Les marchés ont encaissé sans broncher.

Theresa May a officiellement déclenché la procédure de séparation. Et ce qui frappe, c'est la façon dont les marchés ont totalement absorbé le choc du Brexit. Paradoxe et coïncidence, c'est le jour où la Grande-Bretagne se lance dans cette grande aventure que les indices boursiers affichent des niveaux qu'on n'avait pas vus depuis longtemps. Pourtant, c'est un événement majeur aussi bien  pour la Grande-Bretagne que pour l'Europe. Nous entrons dans une longue période de négociations dont l'issue est incertaine. Négociations entre la Grande-Bretagne et l'Union Européenne, d’abord, mais aussi négociations au sein même de la Grande-Bretagne comme l'illustre la demande officielle faite par le parlement écossais d'organiser un nouveau referendum sur l'indépendance.

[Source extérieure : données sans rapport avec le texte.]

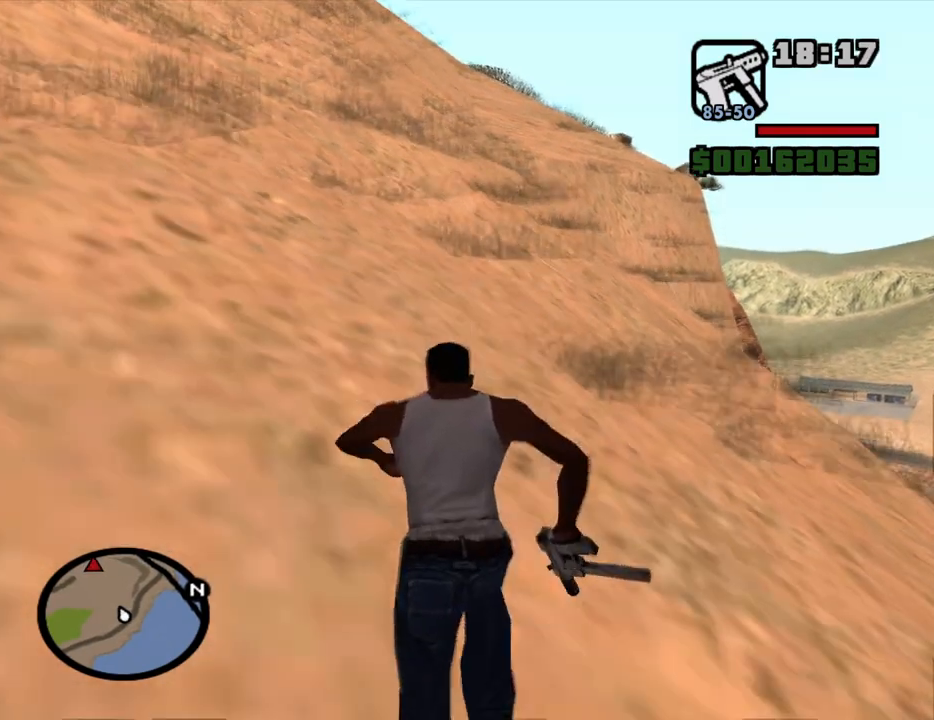
{"keys": ["w"], "mouse": [], "events": []}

Pour les marchés, rappelez-vous, il y a à peine dix-huit mois, l'éventualité du Brexit était considérée comme un « cygne noir », un de ces événements imprévisibles qui peuvent provoquer le chaos. Il n’en a rien été  la  semaine dernière. Tout d'abord parce que les investisseurs qui ont paniqué après le referendum se sont brûlés les doigts et l'ont payé très cher. Ensuite, parce pour l'instant, le Brexit n'ayant pas encore eu lieu, la Grande-Bretagne affiche une santé économique insolente illustrée par une croissance très élevée et le plein-emploi. Enfin, par le sentiment général sur les marchés que la « reflation », la sortie de la déflation et de la croissance zéro, est en marche et sera plus puissante que les aléas politiques qui peuvent frapper tel pays ou telle zone économique. C'est un paradoxe qui reste à vérifier.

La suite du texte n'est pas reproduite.